29 Apr 2023

29 Apr 23 - Spring Dotterel On The Head

I received a phone call from fellow patch Birder Phil Saunders just before 07:00, as I was arriving at the car park at St Aldhelms. That could only mean that Phil had arrived before me & had found something interesting: damn. It was a Dotterel with two Golden Plovers. Fortunately, they had landed in one of the fields and they were visible from the track by the open barn. That was less than ten minutes walk & therefore, there was a good chance of them still being there when I got there. I grabbed the scope & camera from the car & start walking, whilst phoning the news around. They were still there & showing at the edge of the second field when I arrived.
Dotterel with two Golden Plovers
Despite being a good-looking spot for Dotterel, there are not that many Dotterel records for the St Aldhelms/Winspit patch on Bubo. Steve Morrison has been collating records of the scarcer species on the St Aldhelms/Winspit patch. Steve reckons he still needs some work to pull together any missing Dotterel records, but the following sightings include five plus records of fourteen individuals:
  • One North over Winspit on 20 May 68
  • Two first winters at St Aldhelms Head (Chapel Field) on 7 & 9 Sep 93
  • An adult and a first winter at St Aldhelms (Chapel Field) on 17 & 18 Aug 95, with three at St Aldhelms Head (Chapel Field) on 26 Aug 95 (the 1995 records are thought to involve the same individuals)
  • Seven at St Aldhelms (Emmetts Hill/Chapel Field) on 18 Aug 01, one heard at St Aldhelms Head (Emmetts Hill) on 20 Aug 01 and 4 adults and one first winter at St Aldhelms (Emmetts Hill) on 26 Aug 01 (the 2001 records are thought to involve the same individuals)
  • One heard at St Aldhelms Head (Eight Acres/Emmetts Hill) on 27 Aug 19.
At one point, they were spooked by a Corvid. They flew up, circled a few times and landing very close to where they were feeding. Around 11:30, they flew again, but this time disappeared off North.
Dotterel
Golden Plover
This was a lovely Spring record and only my second Dotterel record for St Aldhelms, having found the three on 26 Aug 95 in the Chapel Field with Mark Edgeller & Andy Rhodes. We were unaware of the previous sightings until we put the news out to the locals, who had been keeping their sightings that Autumn quiet.
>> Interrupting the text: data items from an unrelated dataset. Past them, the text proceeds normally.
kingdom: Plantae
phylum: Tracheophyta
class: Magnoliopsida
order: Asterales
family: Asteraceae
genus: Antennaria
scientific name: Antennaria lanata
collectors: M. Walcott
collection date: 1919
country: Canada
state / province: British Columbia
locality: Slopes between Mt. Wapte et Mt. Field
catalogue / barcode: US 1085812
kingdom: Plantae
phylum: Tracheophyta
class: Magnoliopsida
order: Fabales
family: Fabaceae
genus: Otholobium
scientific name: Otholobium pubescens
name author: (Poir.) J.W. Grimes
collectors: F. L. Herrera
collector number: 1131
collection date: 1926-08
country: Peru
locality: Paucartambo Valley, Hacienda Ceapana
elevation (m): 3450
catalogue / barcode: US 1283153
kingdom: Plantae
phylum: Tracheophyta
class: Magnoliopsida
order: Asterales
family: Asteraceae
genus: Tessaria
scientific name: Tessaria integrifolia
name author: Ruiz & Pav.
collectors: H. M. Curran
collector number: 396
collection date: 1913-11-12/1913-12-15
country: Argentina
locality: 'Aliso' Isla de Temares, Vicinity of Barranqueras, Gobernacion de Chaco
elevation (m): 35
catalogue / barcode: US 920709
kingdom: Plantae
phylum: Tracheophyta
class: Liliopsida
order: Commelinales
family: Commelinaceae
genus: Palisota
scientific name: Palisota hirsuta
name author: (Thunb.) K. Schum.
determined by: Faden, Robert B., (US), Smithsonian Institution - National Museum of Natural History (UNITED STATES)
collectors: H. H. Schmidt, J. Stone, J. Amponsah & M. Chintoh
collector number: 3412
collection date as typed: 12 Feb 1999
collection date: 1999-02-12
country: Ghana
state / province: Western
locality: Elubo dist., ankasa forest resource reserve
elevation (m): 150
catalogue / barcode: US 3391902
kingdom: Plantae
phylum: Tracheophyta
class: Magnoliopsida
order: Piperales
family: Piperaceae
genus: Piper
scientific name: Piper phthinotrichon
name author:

I had a good walk up to the Coastguards, but could only add two Swifts, seventeen Wheatears and one Spotted Flycatcher. I caught up with Phil again as he was leaving. While we were chatting & swapping notes for the day, he spotted this Violet Oil Beetle in the Renscombe car park.
Violet Oil Beetle
Violet Oil Beetle
Violet Oil Beetle
Violet Oil Beetle

28 Apr 2023

28 Apr 23 - A Spring Hoopoe

Late April proved to be exciting locally with a Woodchat Shrike found within walking distance of the house. Foolishly, I didn't take the camera with me when I went to look for it, so I have no photos of my own. News didn't get out to its second day on the 25th. Three days later, I received a call that there was a local Hoopoe on private land for its second day and the landowner kindly gave me permission to pop along & have a look that evening. This was the fourth local Hoopoe in the month, with earlier individuals in Swanage, Harmans Cross & Worth Matravers. Fortunately, the first two of those had been twitchable and so most of the local Birders had seen at least one of these Hoopoes this Spring. I was about the only local who had missed out on these Hoopoes as I was out of the country on the West Pacific Odyssey. This made it less of a concern that access and news about this individual couldn't be made more publicly available at the time. I drove onto the site, to find it feeding on the entrance track & spent about twenty minutes watching it feed, before it flew off the track. This was time to leave it in peace. It was looked for the following day without success.
Hoopoe
Hoopoe
Hoopoe
Hoopoe
Hoopoe
Hoopoe
This is only my third Hoopoe in the Isle of Purbeck, with the previous individuals being at Arne on 23 Apr 2011 & one I found at Greenlands Farm on 24 Apr 2014. Despite being nearly annual somewhere in the Isle of Purbeck they rarely stay around long enough to see.